Iran, seperti dilaporkan kantor berita IRNA, pada Jumat (26/9/2025) memperingatkan bahwa pemerintahnya akan mengakhiri kerja sama dengan Badan Tenaga Atom Internasional (IAEA) jika sanksi PBB diberlakukan kembali oleh Eropa melalui mekanisme snapback. Menteri Luar Negeri Abbas Araghchi mengkritik keputusan tiga anggota JCPOA Eropa – Inggris, Prancis, dan Jerman – yang memicu mekanisme tersebut, menyebutnya "tidak berdasar secara hukum dan politik" dan merupakan "ancaman serius bagi kredibilitas internasional Eropa dan perjanjian nuklir 2015."
Araghchi memperingatkan bahwa langkah E3 untuk menghidupkan kembali sanksi akan menyebabkan "kerusakan yang tak tergantikan" pada citra Eropa. Ia menekankan bahwa, "dalam permainan ini, ketiga negara itu tidak hanya akan gagal muncul sebagai pemenang tetapi juga akan dikesampingkan dari proses diplomatik di masa mendatang."

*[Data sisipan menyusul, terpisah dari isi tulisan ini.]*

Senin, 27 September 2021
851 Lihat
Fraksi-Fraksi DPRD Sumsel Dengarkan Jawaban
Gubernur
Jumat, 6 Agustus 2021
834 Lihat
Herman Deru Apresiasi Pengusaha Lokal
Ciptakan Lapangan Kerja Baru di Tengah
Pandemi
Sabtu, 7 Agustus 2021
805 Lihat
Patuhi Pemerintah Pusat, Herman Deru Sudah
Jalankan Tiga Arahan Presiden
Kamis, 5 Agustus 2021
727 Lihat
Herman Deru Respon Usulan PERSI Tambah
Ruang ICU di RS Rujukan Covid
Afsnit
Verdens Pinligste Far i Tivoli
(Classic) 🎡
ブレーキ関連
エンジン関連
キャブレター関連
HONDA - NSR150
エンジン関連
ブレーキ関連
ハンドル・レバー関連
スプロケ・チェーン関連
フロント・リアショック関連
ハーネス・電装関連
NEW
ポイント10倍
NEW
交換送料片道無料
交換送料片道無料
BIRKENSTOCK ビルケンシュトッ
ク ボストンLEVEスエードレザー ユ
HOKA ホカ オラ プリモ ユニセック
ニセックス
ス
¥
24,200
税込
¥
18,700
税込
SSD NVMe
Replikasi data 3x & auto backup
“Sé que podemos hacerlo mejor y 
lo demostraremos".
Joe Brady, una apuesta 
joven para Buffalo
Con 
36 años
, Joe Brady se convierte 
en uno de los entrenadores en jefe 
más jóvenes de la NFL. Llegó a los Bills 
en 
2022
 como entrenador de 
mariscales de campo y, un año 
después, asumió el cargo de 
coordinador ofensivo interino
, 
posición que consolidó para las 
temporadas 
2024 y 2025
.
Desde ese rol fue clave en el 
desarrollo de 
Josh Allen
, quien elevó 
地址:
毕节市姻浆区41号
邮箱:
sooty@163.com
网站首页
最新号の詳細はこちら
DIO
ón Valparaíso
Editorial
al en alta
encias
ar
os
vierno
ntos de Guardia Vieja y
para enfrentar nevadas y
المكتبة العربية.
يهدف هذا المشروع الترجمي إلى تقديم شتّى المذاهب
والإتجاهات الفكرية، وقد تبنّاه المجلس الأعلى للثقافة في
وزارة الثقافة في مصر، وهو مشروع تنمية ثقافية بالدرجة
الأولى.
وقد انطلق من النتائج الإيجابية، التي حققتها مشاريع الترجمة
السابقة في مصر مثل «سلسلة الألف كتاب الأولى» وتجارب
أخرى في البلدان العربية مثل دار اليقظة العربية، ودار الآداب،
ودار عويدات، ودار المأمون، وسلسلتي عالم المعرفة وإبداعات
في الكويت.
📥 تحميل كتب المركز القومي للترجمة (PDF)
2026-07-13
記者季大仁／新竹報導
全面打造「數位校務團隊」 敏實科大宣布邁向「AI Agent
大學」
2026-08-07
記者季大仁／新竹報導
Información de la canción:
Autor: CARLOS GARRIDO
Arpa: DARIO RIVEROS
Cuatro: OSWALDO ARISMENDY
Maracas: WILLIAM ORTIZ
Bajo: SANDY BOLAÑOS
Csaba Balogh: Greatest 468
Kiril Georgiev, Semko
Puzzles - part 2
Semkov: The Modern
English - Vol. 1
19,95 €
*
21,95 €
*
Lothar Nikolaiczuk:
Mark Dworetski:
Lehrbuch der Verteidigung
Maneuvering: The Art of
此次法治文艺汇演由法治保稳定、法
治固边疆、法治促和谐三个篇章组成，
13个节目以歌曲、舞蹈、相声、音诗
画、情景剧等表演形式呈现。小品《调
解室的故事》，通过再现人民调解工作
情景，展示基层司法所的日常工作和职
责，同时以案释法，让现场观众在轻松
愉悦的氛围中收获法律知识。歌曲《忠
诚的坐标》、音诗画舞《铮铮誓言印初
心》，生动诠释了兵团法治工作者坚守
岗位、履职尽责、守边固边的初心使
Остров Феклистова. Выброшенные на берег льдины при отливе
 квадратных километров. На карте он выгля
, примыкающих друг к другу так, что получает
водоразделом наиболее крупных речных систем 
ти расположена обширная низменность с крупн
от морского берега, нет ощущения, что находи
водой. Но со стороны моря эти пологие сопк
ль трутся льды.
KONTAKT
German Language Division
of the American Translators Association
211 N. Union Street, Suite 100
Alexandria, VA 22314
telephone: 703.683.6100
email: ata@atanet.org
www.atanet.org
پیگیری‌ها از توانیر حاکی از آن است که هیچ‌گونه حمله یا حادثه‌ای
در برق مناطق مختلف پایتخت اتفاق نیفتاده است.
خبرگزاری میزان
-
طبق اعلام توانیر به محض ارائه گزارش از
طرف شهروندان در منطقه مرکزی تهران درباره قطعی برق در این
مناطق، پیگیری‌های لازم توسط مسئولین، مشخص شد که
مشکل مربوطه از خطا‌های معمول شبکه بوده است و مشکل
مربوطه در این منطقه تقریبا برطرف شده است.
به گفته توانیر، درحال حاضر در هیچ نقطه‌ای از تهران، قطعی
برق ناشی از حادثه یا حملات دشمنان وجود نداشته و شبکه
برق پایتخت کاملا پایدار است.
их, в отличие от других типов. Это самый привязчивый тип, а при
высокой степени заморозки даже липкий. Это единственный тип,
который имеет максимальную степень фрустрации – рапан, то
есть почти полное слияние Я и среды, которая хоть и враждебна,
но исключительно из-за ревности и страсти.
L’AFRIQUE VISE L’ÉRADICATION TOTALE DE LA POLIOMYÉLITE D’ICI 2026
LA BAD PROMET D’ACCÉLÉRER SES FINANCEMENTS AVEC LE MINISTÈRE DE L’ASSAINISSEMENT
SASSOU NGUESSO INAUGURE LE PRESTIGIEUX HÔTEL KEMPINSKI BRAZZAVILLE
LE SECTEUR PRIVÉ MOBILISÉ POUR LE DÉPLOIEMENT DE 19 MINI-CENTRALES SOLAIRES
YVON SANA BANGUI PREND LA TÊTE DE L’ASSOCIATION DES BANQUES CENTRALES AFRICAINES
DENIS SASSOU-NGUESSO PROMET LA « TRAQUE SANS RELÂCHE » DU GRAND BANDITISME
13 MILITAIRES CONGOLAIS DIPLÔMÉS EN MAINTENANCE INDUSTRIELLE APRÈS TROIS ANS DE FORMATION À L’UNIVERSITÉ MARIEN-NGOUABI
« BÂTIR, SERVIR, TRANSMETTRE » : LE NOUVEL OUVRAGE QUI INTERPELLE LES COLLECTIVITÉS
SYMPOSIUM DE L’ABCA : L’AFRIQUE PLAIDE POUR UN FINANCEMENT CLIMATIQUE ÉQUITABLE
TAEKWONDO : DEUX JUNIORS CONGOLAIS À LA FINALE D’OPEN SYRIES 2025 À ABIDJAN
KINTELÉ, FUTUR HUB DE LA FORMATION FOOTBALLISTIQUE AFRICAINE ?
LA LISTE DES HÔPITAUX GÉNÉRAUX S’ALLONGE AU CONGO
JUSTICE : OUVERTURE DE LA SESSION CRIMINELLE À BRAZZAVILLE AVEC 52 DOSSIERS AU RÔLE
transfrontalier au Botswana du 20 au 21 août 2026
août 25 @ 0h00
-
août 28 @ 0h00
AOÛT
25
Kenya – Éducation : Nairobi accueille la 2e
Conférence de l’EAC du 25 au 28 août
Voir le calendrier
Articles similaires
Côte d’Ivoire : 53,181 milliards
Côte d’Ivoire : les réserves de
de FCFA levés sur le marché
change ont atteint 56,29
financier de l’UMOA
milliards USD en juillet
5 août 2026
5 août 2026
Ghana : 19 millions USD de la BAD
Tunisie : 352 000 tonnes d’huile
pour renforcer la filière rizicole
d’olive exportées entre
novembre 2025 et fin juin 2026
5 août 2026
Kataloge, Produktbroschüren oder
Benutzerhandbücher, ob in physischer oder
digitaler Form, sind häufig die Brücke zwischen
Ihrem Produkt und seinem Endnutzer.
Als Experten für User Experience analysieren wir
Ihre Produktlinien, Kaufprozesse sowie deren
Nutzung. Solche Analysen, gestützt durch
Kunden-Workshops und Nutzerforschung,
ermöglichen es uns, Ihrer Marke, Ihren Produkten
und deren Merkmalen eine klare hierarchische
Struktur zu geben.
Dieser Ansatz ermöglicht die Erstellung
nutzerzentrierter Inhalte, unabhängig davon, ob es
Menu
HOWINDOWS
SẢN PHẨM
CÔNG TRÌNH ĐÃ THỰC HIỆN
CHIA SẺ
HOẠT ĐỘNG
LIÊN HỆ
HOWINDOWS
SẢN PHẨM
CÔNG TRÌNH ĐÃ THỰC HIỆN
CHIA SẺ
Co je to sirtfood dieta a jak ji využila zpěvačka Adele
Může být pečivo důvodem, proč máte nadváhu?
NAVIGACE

Ia menambahkan bahwa mengabaikan kesempatan singkat ini untuk mengubah sikap akan menyebabkan "konsekuensi destruktif yang meluas" bagi Asia Barat dan sistem internasional, serta merusak perjanjian internasional dan stabilitas keamanan kolektif.
Menteri Luar Negeri Iran itu mengatakan Teheran "tidak akan pernah berkompromi terkait kedaulatan, hak, atau keamanannya."
Dia mengatakan bahwa pelaksanaan perjanjian terbaru yang ditandatangani dengan IAEA pada 9 September – yang dimediasi oleh Mesir – masih bergantung pada syarat bahwa tidak ada tindakan permusuhan, termasuk pengaktifan kembali resolusi Dewan Keamanan PBB yang telah dibatalkan, yang diambil terhadap Iran.
"Jika tidak, Republik Islam Iran akan menganggap langkah-langkah praktisnya telah berakhir," kata Araghchi.
Meski ada tekanan dan serangan, Araghchi menekankan bahwa Iran secara konsisten menunjukkan pengekangan dan komitmen terhadap diplomasi dalam menyelesaikan masalah terkait aktivitas nuklir damainya, dan tetap siap untuk "dialog konstruktif dan bermakna" sambil tetap melindungi hak-haknya di bawah Perjanjian Non-Proliferasi Nuklir (NPT).